Task input:
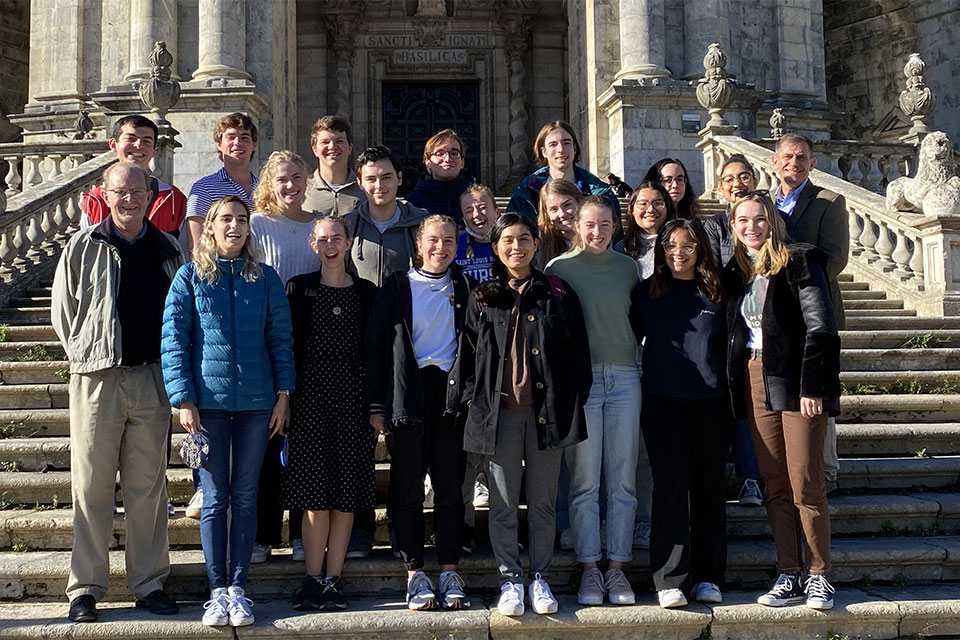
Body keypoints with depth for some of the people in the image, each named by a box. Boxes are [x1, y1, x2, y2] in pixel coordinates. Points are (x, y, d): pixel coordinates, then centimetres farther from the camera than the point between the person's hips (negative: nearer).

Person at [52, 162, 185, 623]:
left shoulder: (167, 250, 8)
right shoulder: (82, 247, 1)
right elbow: (62, 311, 8)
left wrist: (169, 366, 10)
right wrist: (87, 356, 6)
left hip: (152, 379, 2)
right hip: (97, 378, -2)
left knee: (148, 486, 8)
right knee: (91, 486, 2)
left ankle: (149, 581, 18)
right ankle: (85, 587, 12)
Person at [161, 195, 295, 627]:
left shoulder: (266, 279, 6)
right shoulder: (190, 277, 2)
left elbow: (281, 340, 7)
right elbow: (174, 342, -1)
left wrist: (283, 394, 0)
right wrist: (184, 399, -8)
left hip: (256, 401, 1)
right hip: (209, 400, -1)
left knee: (245, 497, 6)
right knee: (214, 499, 3)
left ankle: (237, 588, 14)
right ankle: (217, 590, 12)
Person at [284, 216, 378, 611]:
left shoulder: (366, 292, 9)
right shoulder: (299, 289, 6)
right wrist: (284, 398, -3)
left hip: (352, 396, 1)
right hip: (309, 394, -1)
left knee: (347, 491, 2)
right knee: (315, 491, -2)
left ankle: (333, 578, 9)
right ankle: (313, 577, 6)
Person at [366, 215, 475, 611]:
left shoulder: (464, 288, 12)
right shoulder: (397, 288, 6)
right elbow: (377, 345, 3)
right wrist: (377, 404, -4)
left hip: (451, 393, 2)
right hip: (408, 395, -1)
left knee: (450, 485, 3)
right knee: (407, 487, 0)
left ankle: (449, 572, 9)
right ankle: (415, 574, 7)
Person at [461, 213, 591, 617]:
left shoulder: (558, 294, 7)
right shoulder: (482, 298, 9)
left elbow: (577, 353, 6)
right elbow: (469, 353, 9)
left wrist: (574, 402, 1)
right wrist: (474, 399, 0)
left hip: (547, 411, 0)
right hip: (499, 411, 0)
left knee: (543, 501, 7)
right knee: (503, 503, 4)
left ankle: (540, 579, 17)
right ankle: (510, 580, 14)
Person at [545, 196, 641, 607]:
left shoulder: (628, 267, 12)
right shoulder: (559, 268, 4)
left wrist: (631, 358, 9)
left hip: (624, 377, 3)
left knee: (623, 480, 3)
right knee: (584, 481, 0)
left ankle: (617, 569, 11)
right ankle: (590, 569, 8)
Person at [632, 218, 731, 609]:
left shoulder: (715, 293, 10)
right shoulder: (647, 293, 8)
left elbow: (728, 343, 14)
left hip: (710, 401, 1)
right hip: (663, 400, -1)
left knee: (708, 485, 4)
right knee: (671, 485, -7)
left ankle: (708, 577, 12)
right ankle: (670, 580, -5)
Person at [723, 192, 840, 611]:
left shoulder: (799, 262, -3)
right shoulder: (734, 273, 15)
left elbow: (820, 327, -10)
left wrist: (812, 385, -18)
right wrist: (736, 390, 7)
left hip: (795, 382, -5)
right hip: (754, 383, 6)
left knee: (806, 485, -5)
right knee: (775, 487, 7)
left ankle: (818, 577, 5)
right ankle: (789, 576, 13)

The problem: Please copy every row above word for word, leaving the pictures out of your copy.

Exercise response:
Body keypoints with depth for some of the people in the image, each named by a box. Boxes are [x1, y1, x2, y2] in pixel coordinates. Points are (x, y, d): pixel coordinates, then centimetres farther from the camera than the point between the person's hips (negative: nearer).

Person at [52, 162, 185, 623]:
left shoulder: (167, 250, 8)
right shoulder: (82, 247, 1)
right elbow: (62, 311, 8)
left wrist: (169, 366, 10)
right wrist: (87, 356, 6)
left hip: (152, 379, 2)
right hip: (97, 378, -2)
left knee: (148, 486, 8)
right knee: (91, 486, 2)
left ankle: (149, 581, 18)
right ankle: (85, 587, 12)
Person at [161, 195, 295, 627]:
left shoulder: (266, 279, 6)
right shoulder: (190, 277, 2)
left elbow: (281, 340, 7)
right elbow: (174, 342, -1)
left wrist: (283, 394, 0)
right wrist: (184, 399, -8)
left hip: (256, 401, 1)
right hip: (209, 400, -1)
left knee: (245, 497, 6)
right knee: (214, 499, 3)
left ankle: (237, 588, 14)
right ankle: (217, 590, 12)
Person at [284, 216, 378, 611]:
left shoulder: (366, 292, 9)
right shoulder: (299, 289, 6)
right wrist: (284, 398, -3)
left hip: (352, 396, 1)
right hip: (309, 394, -1)
left knee: (347, 491, 2)
right knee: (315, 491, -2)
left ankle: (333, 578, 9)
right ankle: (313, 577, 6)
Person at [366, 215, 475, 611]:
left shoulder: (464, 288, 12)
right shoulder: (397, 288, 6)
right elbow: (377, 345, 3)
right wrist: (377, 404, -4)
left hip: (451, 393, 2)
right hip: (408, 395, -1)
left knee: (450, 485, 3)
right knee: (407, 487, 0)
left ankle: (449, 572, 9)
right ankle: (415, 574, 7)
Person at [461, 213, 591, 617]:
left shoulder: (558, 294, 7)
right shoulder: (482, 298, 9)
left elbow: (577, 353, 6)
right elbow: (469, 353, 9)
left wrist: (574, 402, 1)
right wrist: (474, 399, 0)
left hip: (547, 411, 0)
right hip: (499, 411, 0)
left knee: (543, 501, 7)
right knee: (503, 503, 4)
left ankle: (540, 579, 17)
right ankle: (510, 580, 14)
Person at [545, 196, 641, 607]:
left shoulder: (628, 267, 12)
right shoulder: (559, 268, 4)
left wrist: (631, 358, 9)
left hip: (624, 377, 3)
left knee: (623, 480, 3)
right knee: (584, 481, 0)
left ankle: (617, 569, 11)
right ankle: (590, 569, 8)
Person at [632, 218, 731, 609]:
left shoulder: (715, 293, 10)
right shoulder: (647, 293, 8)
left elbow: (728, 343, 14)
left hip: (710, 401, 1)
right hip: (663, 400, -1)
left knee: (708, 485, 4)
right knee: (671, 485, -7)
left ankle: (708, 577, 12)
right ankle: (670, 580, -5)
Person at [723, 192, 840, 611]:
left shoulder: (799, 262, -3)
right shoulder: (734, 273, 15)
left elbow: (820, 327, -10)
left wrist: (812, 385, -18)
right wrist: (736, 390, 7)
left hip: (795, 382, -5)
right hip: (754, 383, 6)
left knee: (806, 485, -5)
right knee: (775, 487, 7)
left ankle: (818, 577, 5)
right ankle: (789, 576, 13)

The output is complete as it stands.